Misez sur les valeurs de rendement

Pour l’investisseur plus défensif, qui souhaiterait se protéger du retour de la volatilité sur les marchés financiers, Michel Ernst conseille de miser sur les valeurs de rendements. "Il est très intéressant de posséder de tels titres dans tout portefeuille bien diversifié", affirme-t-il. Il en cite six : bpost  , Cofinimmo  , Fluxys  , Gimv  , Proximus  et WDP  . "Elles ont un bêta inférieur à 1, ce qui signifie qu’elles baissent moins que le marché. Elles jouent ainsi le rôle d’amortisseur. Dans les conditions actuelles, il faut en avoir dans son portefeuille".

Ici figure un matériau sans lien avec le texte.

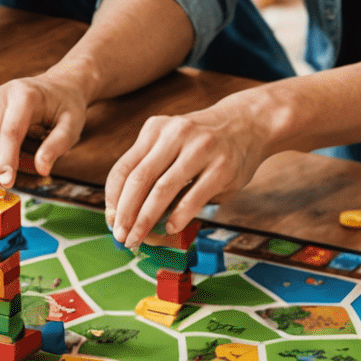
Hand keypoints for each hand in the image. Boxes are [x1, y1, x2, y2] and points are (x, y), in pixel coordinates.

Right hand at [0, 72, 90, 187]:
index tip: (7, 182)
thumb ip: (58, 145)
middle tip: (1, 187)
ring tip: (1, 178)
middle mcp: (3, 95)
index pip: (10, 131)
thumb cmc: (66, 105)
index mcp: (25, 95)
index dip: (7, 159)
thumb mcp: (72, 124)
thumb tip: (42, 169)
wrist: (58, 86)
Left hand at [106, 95, 267, 247]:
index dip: (113, 198)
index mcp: (156, 129)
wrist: (249, 122)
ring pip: (163, 189)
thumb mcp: (173, 141)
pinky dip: (178, 216)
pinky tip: (170, 228)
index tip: (111, 220)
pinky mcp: (222, 167)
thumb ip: (153, 169)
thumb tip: (127, 213)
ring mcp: (200, 149)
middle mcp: (175, 134)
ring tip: (139, 238)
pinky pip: (194, 197)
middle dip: (126, 213)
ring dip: (146, 219)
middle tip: (121, 236)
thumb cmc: (203, 141)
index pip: (124, 168)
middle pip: (139, 179)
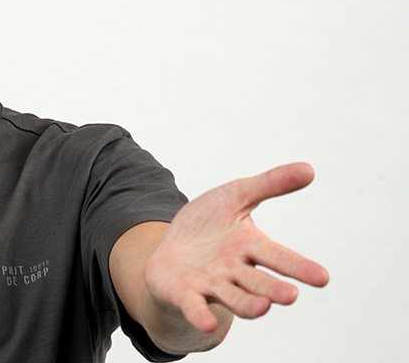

"Certaines valeurs de rendement ont un bêta inférieur à 1, ce qui signifie qu’elles baissent moins que le marché. Elles jouent ainsi le rôle d’amortisseur. Dans les conditions actuelles, il faut en avoir dans son portefeuille"
Michel Ernst
Stratégiste Actions Senior chez CBC Banque

Il estime que les sociétés immobilières – nos fameuses SIR – restent attractives, même si les rendements obligataires remontent actuellement. "La saison des coupons en juin sera très intéressante: on attend pour ces six valeurs un rendement moyen de 5,2% brut. C’est presque impossible de trouver une obligation de qualité qui paye autant". Le stratégiste recommande toutefois de tenir à l’œil l’évolution du marché obligataire. En cas de forte hausse des taux, il faudra alors se poser la question de garder ou non ces valeurs de rendement.